* **EXERCISE AIM**
Every line with the string "alternative" in it belongs in your answer, so copy them all from the data.

* **RECORDS FOR THIS TASK**
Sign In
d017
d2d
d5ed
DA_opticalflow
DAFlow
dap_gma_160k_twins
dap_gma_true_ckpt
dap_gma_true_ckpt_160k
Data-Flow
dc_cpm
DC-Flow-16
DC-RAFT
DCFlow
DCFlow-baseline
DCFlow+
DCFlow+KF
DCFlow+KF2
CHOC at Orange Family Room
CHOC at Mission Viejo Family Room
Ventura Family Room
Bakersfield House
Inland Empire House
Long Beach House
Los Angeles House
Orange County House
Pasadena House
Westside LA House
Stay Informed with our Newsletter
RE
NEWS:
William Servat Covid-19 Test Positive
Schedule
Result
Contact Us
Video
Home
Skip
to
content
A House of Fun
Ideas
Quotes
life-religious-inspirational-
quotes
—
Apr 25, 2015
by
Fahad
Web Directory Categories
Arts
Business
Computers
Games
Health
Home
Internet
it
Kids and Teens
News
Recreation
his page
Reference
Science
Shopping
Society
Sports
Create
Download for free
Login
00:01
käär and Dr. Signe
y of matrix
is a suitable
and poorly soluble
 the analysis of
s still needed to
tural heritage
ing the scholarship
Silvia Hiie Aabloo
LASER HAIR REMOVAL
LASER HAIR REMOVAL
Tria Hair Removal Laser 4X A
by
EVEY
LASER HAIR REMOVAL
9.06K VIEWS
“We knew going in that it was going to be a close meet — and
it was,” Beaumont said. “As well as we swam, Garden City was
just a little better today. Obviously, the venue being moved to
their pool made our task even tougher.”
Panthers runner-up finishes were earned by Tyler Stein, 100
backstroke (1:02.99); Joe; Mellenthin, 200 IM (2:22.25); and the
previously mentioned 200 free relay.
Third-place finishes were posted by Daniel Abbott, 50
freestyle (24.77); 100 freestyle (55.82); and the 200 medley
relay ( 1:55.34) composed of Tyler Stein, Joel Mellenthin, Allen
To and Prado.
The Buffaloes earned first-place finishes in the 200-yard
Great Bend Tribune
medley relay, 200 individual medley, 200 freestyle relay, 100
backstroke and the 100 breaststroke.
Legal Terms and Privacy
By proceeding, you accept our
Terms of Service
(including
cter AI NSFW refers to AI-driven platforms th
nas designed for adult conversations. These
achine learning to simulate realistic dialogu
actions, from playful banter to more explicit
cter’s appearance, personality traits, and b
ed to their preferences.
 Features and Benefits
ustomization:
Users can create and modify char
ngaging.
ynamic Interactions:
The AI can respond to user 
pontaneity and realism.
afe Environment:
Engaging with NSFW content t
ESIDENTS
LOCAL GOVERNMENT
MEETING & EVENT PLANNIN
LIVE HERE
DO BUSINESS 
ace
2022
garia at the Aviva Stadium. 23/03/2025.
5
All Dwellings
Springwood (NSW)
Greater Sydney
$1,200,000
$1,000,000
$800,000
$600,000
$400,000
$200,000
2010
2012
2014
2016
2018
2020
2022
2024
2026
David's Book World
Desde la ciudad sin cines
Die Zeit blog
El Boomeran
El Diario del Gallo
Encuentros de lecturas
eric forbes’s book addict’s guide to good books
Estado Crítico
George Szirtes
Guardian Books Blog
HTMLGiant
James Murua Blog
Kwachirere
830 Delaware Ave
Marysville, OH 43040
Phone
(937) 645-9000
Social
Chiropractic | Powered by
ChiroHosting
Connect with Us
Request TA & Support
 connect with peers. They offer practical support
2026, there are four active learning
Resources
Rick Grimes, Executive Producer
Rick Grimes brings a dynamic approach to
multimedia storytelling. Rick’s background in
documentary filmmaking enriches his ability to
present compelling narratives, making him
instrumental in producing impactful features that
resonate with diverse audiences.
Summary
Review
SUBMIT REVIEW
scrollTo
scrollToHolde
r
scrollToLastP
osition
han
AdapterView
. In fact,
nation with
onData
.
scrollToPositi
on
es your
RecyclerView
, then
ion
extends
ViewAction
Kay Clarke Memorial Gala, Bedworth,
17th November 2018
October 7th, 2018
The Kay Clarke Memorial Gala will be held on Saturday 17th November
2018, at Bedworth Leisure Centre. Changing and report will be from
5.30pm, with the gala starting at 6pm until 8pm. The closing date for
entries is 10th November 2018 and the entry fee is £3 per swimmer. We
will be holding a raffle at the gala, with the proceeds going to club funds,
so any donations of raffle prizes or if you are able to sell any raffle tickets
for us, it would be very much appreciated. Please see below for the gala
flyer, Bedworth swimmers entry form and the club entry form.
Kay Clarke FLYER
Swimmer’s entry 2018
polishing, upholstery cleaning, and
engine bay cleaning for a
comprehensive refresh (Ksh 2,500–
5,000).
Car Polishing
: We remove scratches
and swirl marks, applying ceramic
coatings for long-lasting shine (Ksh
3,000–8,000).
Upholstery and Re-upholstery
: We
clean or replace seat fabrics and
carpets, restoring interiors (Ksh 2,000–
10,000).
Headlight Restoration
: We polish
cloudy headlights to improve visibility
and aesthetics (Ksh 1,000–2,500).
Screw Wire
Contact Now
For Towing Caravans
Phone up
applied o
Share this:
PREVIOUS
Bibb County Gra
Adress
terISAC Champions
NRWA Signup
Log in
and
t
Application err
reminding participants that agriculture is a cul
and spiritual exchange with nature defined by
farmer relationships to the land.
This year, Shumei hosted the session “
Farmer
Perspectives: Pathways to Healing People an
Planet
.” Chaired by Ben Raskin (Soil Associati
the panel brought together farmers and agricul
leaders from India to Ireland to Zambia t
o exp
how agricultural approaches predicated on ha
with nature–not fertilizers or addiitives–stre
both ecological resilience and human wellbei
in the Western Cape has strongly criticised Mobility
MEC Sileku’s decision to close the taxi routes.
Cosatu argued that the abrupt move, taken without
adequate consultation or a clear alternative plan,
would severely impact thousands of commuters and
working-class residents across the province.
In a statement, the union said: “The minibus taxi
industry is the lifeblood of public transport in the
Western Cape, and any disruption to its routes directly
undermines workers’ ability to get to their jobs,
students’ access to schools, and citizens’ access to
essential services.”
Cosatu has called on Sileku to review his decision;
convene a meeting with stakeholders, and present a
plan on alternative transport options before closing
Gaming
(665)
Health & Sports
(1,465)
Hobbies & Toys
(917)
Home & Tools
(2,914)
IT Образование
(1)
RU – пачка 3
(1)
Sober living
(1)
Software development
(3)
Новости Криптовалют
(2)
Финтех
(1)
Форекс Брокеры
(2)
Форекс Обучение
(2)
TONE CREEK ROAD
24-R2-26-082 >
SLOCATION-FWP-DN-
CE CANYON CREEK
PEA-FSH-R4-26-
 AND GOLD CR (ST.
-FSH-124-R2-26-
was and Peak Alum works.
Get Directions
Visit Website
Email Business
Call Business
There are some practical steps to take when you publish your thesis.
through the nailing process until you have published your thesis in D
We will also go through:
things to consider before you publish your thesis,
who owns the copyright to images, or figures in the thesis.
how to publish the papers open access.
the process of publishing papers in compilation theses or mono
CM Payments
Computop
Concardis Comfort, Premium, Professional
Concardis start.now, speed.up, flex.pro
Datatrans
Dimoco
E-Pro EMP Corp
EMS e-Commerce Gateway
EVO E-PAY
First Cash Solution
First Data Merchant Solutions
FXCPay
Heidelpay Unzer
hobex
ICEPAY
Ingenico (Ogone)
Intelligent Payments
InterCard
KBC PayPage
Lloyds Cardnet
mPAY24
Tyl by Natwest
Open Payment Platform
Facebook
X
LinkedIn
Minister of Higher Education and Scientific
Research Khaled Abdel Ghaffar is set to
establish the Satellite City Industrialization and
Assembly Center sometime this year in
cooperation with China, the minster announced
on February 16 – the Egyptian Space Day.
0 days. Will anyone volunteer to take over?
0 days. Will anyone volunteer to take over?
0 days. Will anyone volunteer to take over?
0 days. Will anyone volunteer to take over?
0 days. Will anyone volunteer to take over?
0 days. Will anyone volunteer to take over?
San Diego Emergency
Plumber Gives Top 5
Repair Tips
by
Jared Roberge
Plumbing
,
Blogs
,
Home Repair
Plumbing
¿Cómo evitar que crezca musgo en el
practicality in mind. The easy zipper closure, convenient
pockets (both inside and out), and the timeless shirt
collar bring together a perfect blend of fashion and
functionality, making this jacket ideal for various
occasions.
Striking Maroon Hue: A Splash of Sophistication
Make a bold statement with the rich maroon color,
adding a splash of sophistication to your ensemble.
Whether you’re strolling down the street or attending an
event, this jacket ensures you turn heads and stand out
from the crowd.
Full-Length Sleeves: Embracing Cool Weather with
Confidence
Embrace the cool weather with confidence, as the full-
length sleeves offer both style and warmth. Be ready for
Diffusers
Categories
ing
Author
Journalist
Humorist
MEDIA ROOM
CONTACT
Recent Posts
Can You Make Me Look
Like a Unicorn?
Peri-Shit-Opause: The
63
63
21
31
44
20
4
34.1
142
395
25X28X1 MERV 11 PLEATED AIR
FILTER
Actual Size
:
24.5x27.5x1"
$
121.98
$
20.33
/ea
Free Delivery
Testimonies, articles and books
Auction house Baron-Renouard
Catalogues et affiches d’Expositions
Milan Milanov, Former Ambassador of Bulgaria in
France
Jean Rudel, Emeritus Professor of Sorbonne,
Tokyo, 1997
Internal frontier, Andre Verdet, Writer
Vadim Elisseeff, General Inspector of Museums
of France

* **SOLVED EXERCISE**
adequate consultation or a clear alternative plan,
plan on alternative transport options before closing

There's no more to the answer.